The story behind this struck us as a tad unlikely - the game Steven Spielberg always wanted to play with his family? Wasn’t he a bit busy with some movie when it was being made? But however it came about, Boom Blox is far better than it has any right to be. While we’d normally file celebrity-endorsed casual games alongside the likes of Carol Vorderman’s Sudoku, this is in a different league. It’s brilliant!
Boom Blox presents you with a tower of bricks that you’ve got to knock over by lobbing balls at it. That’s the basic premise, anyway. But there’s usually more than one tower and the towers have crystal blocks embedded in them - and you’ve got a limited number of throws to set up a chain reaction that brings them all crashing down together, scattering the gems on the floor.
Then it starts getting more complicated. The towers give way to elaborate mechanisms, with green chemical blocks - which explode when knocked into one another - as the key to collapsing the whole thing. Purple blocks vanish when they’re hit and red ones explode instantly. All three types may be hidden within the contraption, and the fewer balls you use to discover the weak point, the better your final rating.

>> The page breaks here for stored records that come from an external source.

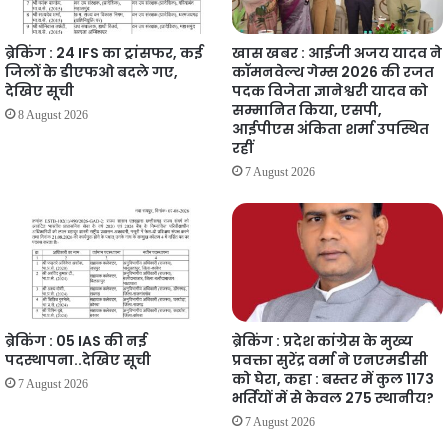
ब्रेकिंग : 24 IFS का ट्रांसफर, कई
खास खबर : आईजी अजय यादव ने
जिलों के डीएफओ बदले गए,
कॉमनवेल्थ गेम्स 2026 की रजत
देखिए सूची
पदक विजेता ज्ञानेश्वरी यादव को
सम्मानित किया, एसपी,
8 August 2026
आईपीएस अंकिता शर्मा उपस्थित
रहीं
7 August 2026
ब्रेकिंग : 05 IAS की नई
ब्रेकिंग : प्रदेश कांग्रेस के मुख्य
पदस्थापना..देखिए सूची
प्रवक्ता सुरेंद्र वर्मा ने एनएमडीसी
को घेरा, कहा : बस्तर में कुल 1173
7 August 2026
भर्तियों में से केवल 275 स्थानीय?
7 August 2026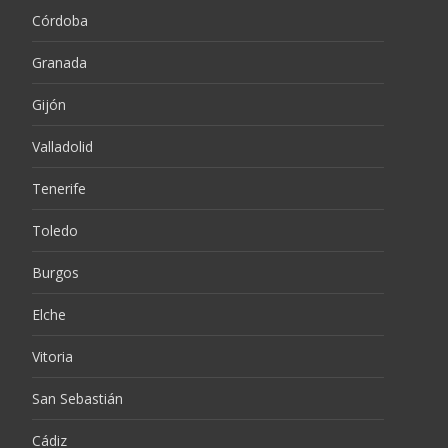
Córdoba
Granada
Gijón
Valladolid
Tenerife
Toledo
Burgos
Elche
Vitoria
San Sebastián
Cádiz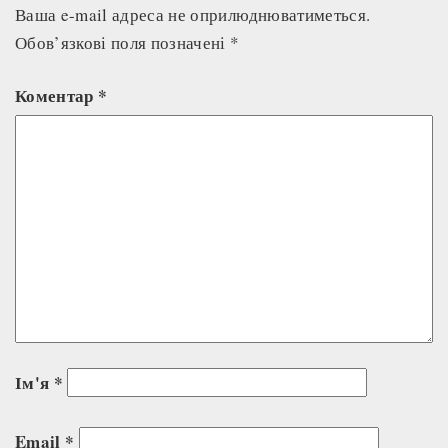
Ваша e-mail адреса не оприлюднюватиметься.
Обов’язкові поля позначені
*
Коментар
*
Ім'я
*
Email
*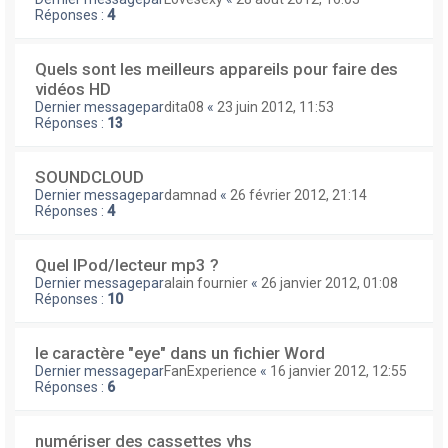
Réponses :
4
Quels sont les meilleurs appareils pour faire des
vidéos HD
Dernier messagepar
dita08
«
23 juin 2012, 11:53
Réponses :
13
SOUNDCLOUD
Dernier messagepar
damnad
«
26 février 2012, 21:14
Réponses :
4
Quel IPod/lecteur mp3 ?
Dernier messagepar
alain fournier
«
26 janvier 2012, 01:08
Réponses :
10
le caractère "eye" dans un fichier Word
Dernier messagepar
FanExperience
«
16 janvier 2012, 12:55
Réponses :
6
numériser des cassettes vhs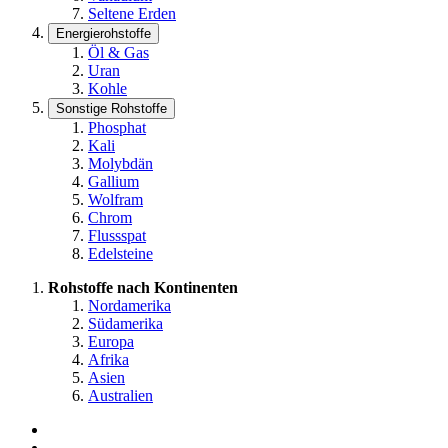
Seltene Erden
Energierohstoffe
Öl & Gas
Uran
Kohle
Sonstige Rohstoffe
Phosphat
Kali
Molybdän
Gallium
Wolfram
Chrom
Flussspat
Edelsteine
Rohstoffe nach Kontinenten
Nordamerika
Südamerika
Europa
Afrika
Asien
Australien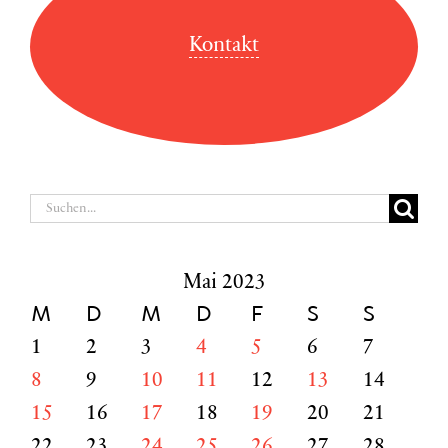
Kontakt
Suche
nach:
Mai 2023
M
D
M
D
F
S
S
1
2
3
4
5
6
7
8
9
10
11
12
13
14
15
16
17
18
19
20
21
22
23
24
25
26
27
28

The game’s impressive physics makes the blocks bounce off one another and tumble to the ground with convincing realism. It’s possible to set up long-range shots where you send one brick bouncing into another, some distance away, and getting it to work is a matter of pure skill. The only unpredictable part is when you have to guess the power of your throw - the harder you lob the remote, the further the ball will go. It’s tough to get consistently right.
If all that demolition work starts to make your elbow hurt, there are other, more subtle game variants. One of them is a bit like Jenga - you grab blocks within the stack and try to pull all the points-scoring ones out, leaving the penalty blocks standing. Sometimes there’s a platform on top of the stack with a little animal cowering on it. In these levels you must remove as many blocks as you can, taking care not to let the poor creature fall to its death. The block you grab hold of remains loosely attracted to your hand and you can swing it like a wrecking ball if frustration gets the better of you.